+++ STORED DATA
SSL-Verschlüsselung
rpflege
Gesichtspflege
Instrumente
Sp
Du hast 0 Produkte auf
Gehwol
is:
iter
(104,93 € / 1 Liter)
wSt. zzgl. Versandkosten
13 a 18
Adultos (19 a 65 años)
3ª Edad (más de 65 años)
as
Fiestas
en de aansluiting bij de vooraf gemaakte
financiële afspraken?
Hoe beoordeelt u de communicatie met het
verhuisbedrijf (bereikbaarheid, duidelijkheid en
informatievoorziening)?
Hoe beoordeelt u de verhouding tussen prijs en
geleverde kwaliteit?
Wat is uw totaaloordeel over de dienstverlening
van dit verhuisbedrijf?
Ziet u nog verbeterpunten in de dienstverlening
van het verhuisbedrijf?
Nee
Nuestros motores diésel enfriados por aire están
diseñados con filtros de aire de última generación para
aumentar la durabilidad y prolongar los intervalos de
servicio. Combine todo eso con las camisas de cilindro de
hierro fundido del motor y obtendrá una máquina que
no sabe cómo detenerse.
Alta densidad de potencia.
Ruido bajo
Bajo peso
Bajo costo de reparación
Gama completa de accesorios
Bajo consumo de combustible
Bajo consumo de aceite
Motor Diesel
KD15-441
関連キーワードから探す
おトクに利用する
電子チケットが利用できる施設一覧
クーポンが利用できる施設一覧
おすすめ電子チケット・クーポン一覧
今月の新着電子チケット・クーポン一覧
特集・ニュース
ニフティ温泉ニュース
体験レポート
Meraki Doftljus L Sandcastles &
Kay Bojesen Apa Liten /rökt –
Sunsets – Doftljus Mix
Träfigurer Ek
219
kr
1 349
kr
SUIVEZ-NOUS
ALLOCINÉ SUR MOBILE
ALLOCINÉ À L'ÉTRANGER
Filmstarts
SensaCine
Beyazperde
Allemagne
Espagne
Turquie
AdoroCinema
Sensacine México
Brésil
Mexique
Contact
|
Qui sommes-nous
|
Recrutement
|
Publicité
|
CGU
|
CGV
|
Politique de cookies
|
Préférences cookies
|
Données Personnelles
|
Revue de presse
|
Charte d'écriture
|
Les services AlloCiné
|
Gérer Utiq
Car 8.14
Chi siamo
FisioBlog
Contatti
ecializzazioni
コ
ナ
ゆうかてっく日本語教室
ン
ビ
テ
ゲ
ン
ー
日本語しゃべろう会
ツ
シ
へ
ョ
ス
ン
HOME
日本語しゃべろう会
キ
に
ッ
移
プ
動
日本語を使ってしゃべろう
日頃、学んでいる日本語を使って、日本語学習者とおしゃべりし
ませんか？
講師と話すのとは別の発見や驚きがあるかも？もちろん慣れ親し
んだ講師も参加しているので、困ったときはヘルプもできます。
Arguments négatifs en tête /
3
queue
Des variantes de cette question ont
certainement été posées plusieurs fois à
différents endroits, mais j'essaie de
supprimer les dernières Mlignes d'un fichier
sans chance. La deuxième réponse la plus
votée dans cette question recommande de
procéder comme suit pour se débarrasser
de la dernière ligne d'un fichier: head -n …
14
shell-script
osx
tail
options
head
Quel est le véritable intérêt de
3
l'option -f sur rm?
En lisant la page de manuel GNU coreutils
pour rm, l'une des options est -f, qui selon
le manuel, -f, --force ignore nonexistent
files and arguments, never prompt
++++++
Write out the whole listing again, keeping every character as it is.

* RESPONSE AREA
SSL-Verschlüsselung
rpflege
Gesichtspflege
Instrumente
Sp
Du hast 0 Produkte auf
Gehwol
is:
iter
(104,93 € / 1 Liter)
wSt. zzgl. Versandkosten
13 a 18
Adultos (19 a 65 años)
3ª Edad (más de 65 años)
as
Fiestas
en de aansluiting bij de vooraf gemaakte
financiële afspraken?
Hoe beoordeelt u de communicatie met het
verhuisbedrijf (bereikbaarheid, duidelijkheid en
informatievoorziening)?
Hoe beoordeelt u de verhouding tussen prijs en
geleverde kwaliteit?
Wat is uw totaaloordeel over de dienstverlening
van dit verhuisbedrijf?
Ziet u nog verbeterpunten in de dienstverlening
van het verhuisbedrijf?
Nee
Nuestros motores diésel enfriados por aire están
diseñados con filtros de aire de última generación para
aumentar la durabilidad y prolongar los intervalos de
servicio. Combine todo eso con las camisas de cilindro de
hierro fundido del motor y obtendrá una máquina que
no sabe cómo detenerse.
Alta densidad de potencia.
Ruido bajo
Bajo peso
Bajo costo de reparación
Gama completa de accesorios
Bajo consumo de combustible
Bajo consumo de aceite
Motor Diesel
KD15-441
関連キーワードから探す
おトクに利用する
電子チケットが利用できる施設一覧
クーポンが利用できる施設一覧
おすすめ電子チケット・クーポン一覧
今月の新着電子チケット・クーポン一覧
特集・ニュース
ニフティ温泉ニュース
体験レポート
Meraki Doftljus L Sandcastles &
Kay Bojesen Apa Liten /rökt –
Sunsets – Doftljus Mix
Träfigurer Ek
219
kr
1 349
kr
SUIVEZ-NOUS
ALLOCINÉ SUR MOBILE
ALLOCINÉ À L'ÉTRANGER
Filmstarts
SensaCine
Beyazperde
Allemagne
Espagne
Turquie
AdoroCinema
Sensacine México
Brésil
Mexique
Contact
|
Qui sommes-nous
|
Recrutement
|
Publicité
|
CGU
|
CGV
|
Politique de cookies
|
Préférences cookies
|
Données Personnelles
|
Revue de presse
|
Charte d'écriture
|
Les services AlloCiné
|
Gérer Utiq
Car 8.14
Chi siamo
FisioBlog
Contatti
ecializzazioni
コ
ナ
ゆうかてっく日本語教室
ン
ビ
テ
ゲ
ン
ー
日本語しゃべろう会
ツ
シ
へ
ョ
ス
ン
HOME
日本語しゃべろう会
キ
に
ッ
移
プ
動
日本語を使ってしゃべろう
日頃、学んでいる日本語を使って、日本語学習者とおしゃべりし
ませんか？
講師と話すのとは別の発見や驚きがあるかも？もちろん慣れ親し
んだ講師も参加しているので、困ったときはヘルプもできます。
Arguments négatifs en tête /
3
queue
Des variantes de cette question ont
certainement été posées plusieurs fois à
différents endroits, mais j'essaie de
supprimer les dernières Mlignes d'un fichier
sans chance. La deuxième réponse la plus
votée dans cette question recommande de
procéder comme suit pour se débarrasser
de la dernière ligne d'un fichier: head -n …
14
shell-script
osx
tail
options
head
Quel est le véritable intérêt de
3
l'option -f sur rm?
En lisant la page de manuel GNU coreutils
pour rm, l'une des options est -f, qui selon
le manuel, -f, --force ignore nonexistent
files and arguments, never prompt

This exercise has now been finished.